Requisitos del contrato de sociedad civil
El segundo motivo denunciaba la infracción del artículo 1665 del Código Civil y de la jurisprudencia que exige la existencia de un fondo patrimonial común para la constitución de la sociedad civil.
La Sala desarrolla extensamente los tres elementos esenciales del contrato de sociedad: el consentimiento (affectio societatis), el objeto (las aportaciones que los socios se comprometen a poner en común) y la causa (el ánimo de obtener y repartir ganancias).
Respecto al objeto del contrato, el Tribunal precisa que las aportaciones pueden consistir en dinero, bienes o industria, y que normalmente generarán un patrimonio común, aunque no necesariamente, como cuando todos los socios solo aportan su trabajo.

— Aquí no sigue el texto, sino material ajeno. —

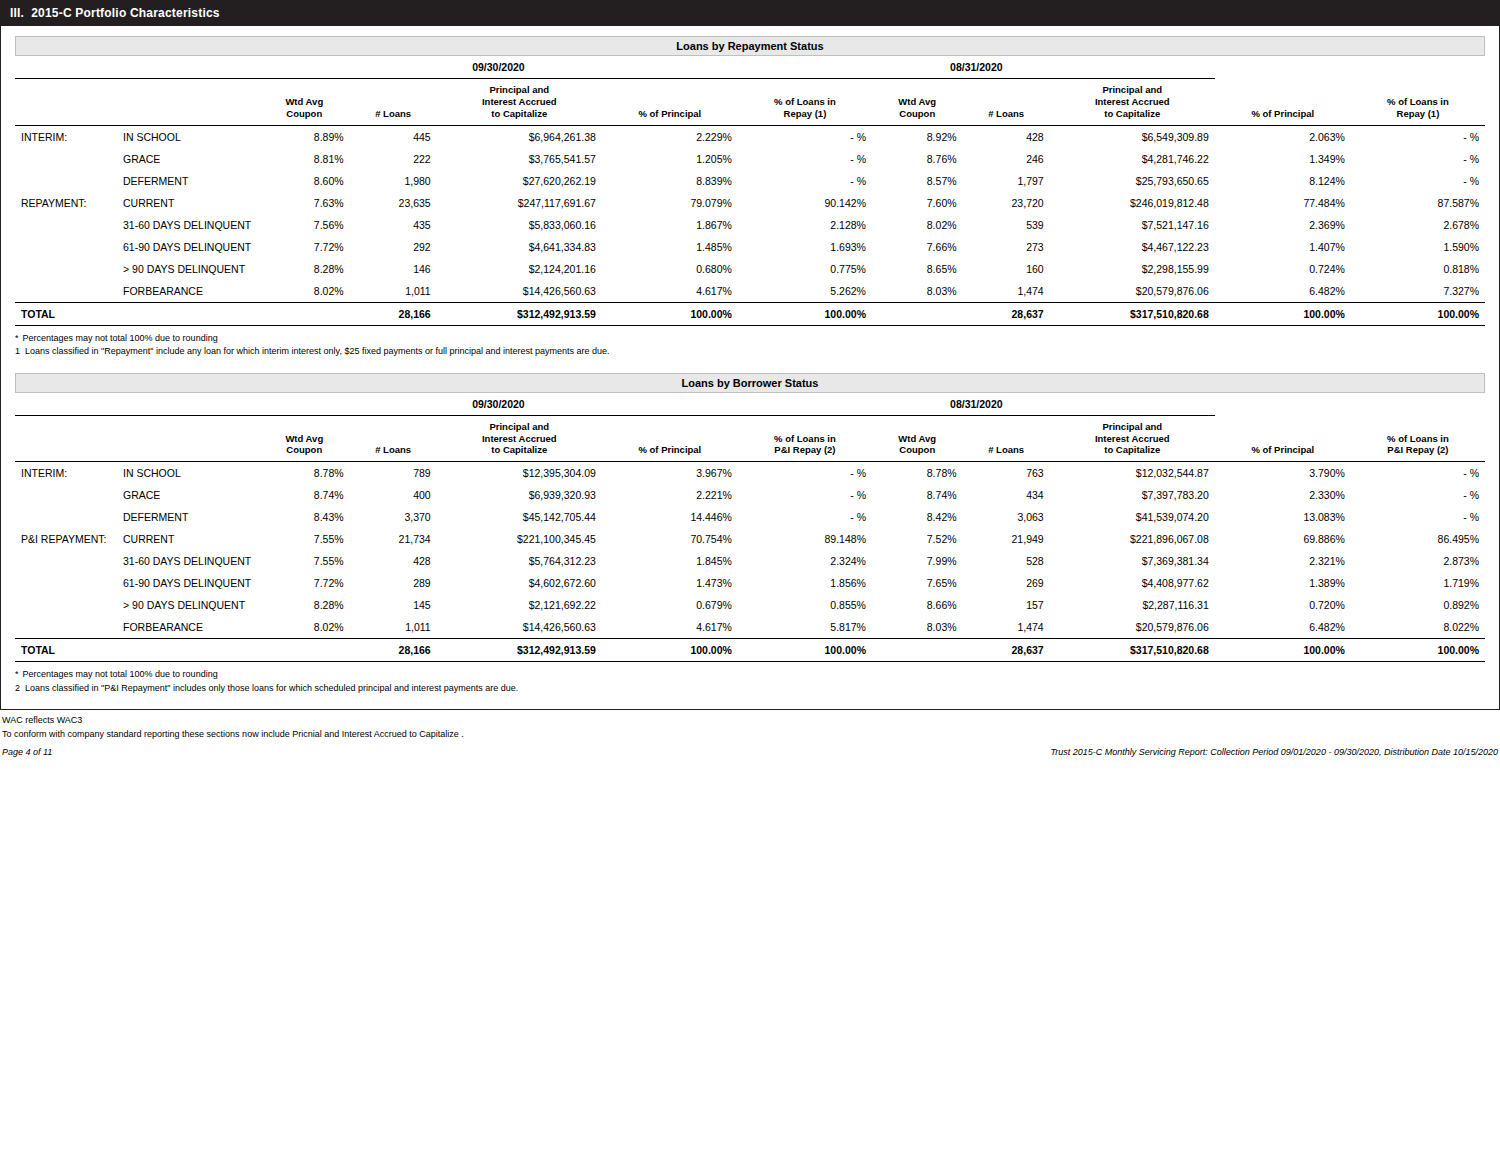III. 2015-C Portfolio Characteristics
Loans by Repayment Status
| | | 09/30/2020 | 08/31/2020 |
| --- | --- | --- | --- |
| | | Wtd Avg Coupon | # Loans | Principal and Interest Accrued to Capitalize | % of Principal | % of Loans in Repay (1) | Wtd Avg Coupon | # Loans | Principal and Interest Accrued to Capitalize | % of Principal | % of Loans in Repay (1) |
| INTERIM: | IN SCHOOL | 8.89% | 445 | $6,964,261.38 | 2.229% | - % | 8.92% | 428 | $6,549,309.89 | 2.063% | - % |
| | GRACE | 8.81% | 222 | $3,765,541.57 | 1.205% | - % | 8.76% | 246 | $4,281,746.22 | 1.349% | - % |
| | DEFERMENT | 8.60% | 1,980 | $27,620,262.19 | 8.839% | - % | 8.57% | 1,797 | $25,793,650.65 | 8.124% | - % |
| REPAYMENT: | CURRENT | 7.63% | 23,635 | $247,117,691.67 | 79.079% | 90.142% | 7.60% | 23,720 | $246,019,812.48 | 77.484% | 87.587% |
| | 31-60 DAYS DELINQUENT | 7.56% | 435 | $5,833,060.16 | 1.867% | 2.128% | 8.02% | 539 | $7,521,147.16 | 2.369% | 2.678% |
| | 61-90 DAYS DELINQUENT | 7.72% | 292 | $4,641,334.83 | 1.485% | 1.693% | 7.66% | 273 | $4,467,122.23 | 1.407% | 1.590% |
| | > 90 DAYS DELINQUENT | 8.28% | 146 | $2,124,201.16 | 0.680% | 0.775% | 8.65% | 160 | $2,298,155.99 | 0.724% | 0.818% |
| | FORBEARANCE | 8.02% | 1,011 | $14,426,560.63 | 4.617% | 5.262% | 8.03% | 1,474 | $20,579,876.06 | 6.482% | 7.327% |
| TOTAL | | | 28,166 | $312,492,913.59 | 100.00% | 100.00% | | 28,637 | $317,510,820.68 | 100.00% | 100.00% |
*Percentages may not total 100% due to rounding
1 Loans classified in "Repayment" include any loan for which interim interest only, $25 fixed payments or full principal and interest payments are due.
Loans by Borrower Status
| | | 09/30/2020 | 08/31/2020 |
| --- | --- | --- | --- |
| | | Wtd Avg Coupon | # Loans | Principal and Interest Accrued to Capitalize | % of Principal | % of Loans in P&I Repay (2) | Wtd Avg Coupon | # Loans | Principal and Interest Accrued to Capitalize | % of Principal | % of Loans in P&I Repay (2) |
| INTERIM: | IN SCHOOL | 8.78% | 789 | $12,395,304.09 | 3.967% | - % | 8.78% | 763 | $12,032,544.87 | 3.790% | - % |
| | GRACE | 8.74% | 400 | $6,939,320.93 | 2.221% | - % | 8.74% | 434 | $7,397,783.20 | 2.330% | - % |
| | DEFERMENT | 8.43% | 3,370 | $45,142,705.44 | 14.446% | - % | 8.42% | 3,063 | $41,539,074.20 | 13.083% | - % |
| P&I REPAYMENT: | CURRENT | 7.55% | 21,734 | $221,100,345.45 | 70.754% | 89.148% | 7.52% | 21,949 | $221,896,067.08 | 69.886% | 86.495% |
| | 31-60 DAYS DELINQUENT | 7.55% | 428 | $5,764,312.23 | 1.845% | 2.324% | 7.99% | 528 | $7,369,381.34 | 2.321% | 2.873% |
| | 61-90 DAYS DELINQUENT | 7.72% | 289 | $4,602,672.60 | 1.473% | 1.856% | 7.65% | 269 | $4,408,977.62 | 1.389% | 1.719% |
| | > 90 DAYS DELINQUENT | 8.28% | 145 | $2,121,692.22 | 0.679% | 0.855% | 8.66% | 157 | $2,287,116.31 | 0.720% | 0.892% |
| | FORBEARANCE | 8.02% | 1,011 | $14,426,560.63 | 4.617% | 5.817% | 8.03% | 1,474 | $20,579,876.06 | 6.482% | 8.022% |
| TOTAL | | | 28,166 | $312,492,913.59 | 100.00% | 100.00% | | 28,637 | $317,510,820.68 | 100.00% | 100.00% |
*Percentages may not total 100% due to rounding
2 Loans classified in "P&I Repayment" includes only those loans for which scheduled principal and interest payments are due.
WAC reflects WAC3
To conform with company standard reporting these sections now include Pricnial and Interest Accrued to Capitalize .
Page 4 of 11
Trust 2015-C Monthly Servicing Report: Collection Period 09/01/2020 - 09/30/2020, Distribution Date 10/15/2020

En el caso enjuiciado, la sentencia recurrida afirmó la voluntad inequívoca de los socios de poner en común: uno de ellos, su nombre y prestigio como agente de futbolistas profesionales así como su cartera de jugadores; los restantes, sus servicios. Todo ello con el ánimo de repartirse las ganancias en los porcentajes indicados. El Tribunal concluye que existen las aportaciones que los socios se obligaron a poner en común, quedando satisfecho el requisito legal.
Pronunciamiento
El Tribunal Supremo desestima íntegramente ambos recursos, impone las costas a la parte recurrente y acuerda la pérdida de los depósitos constituidos para recurrir.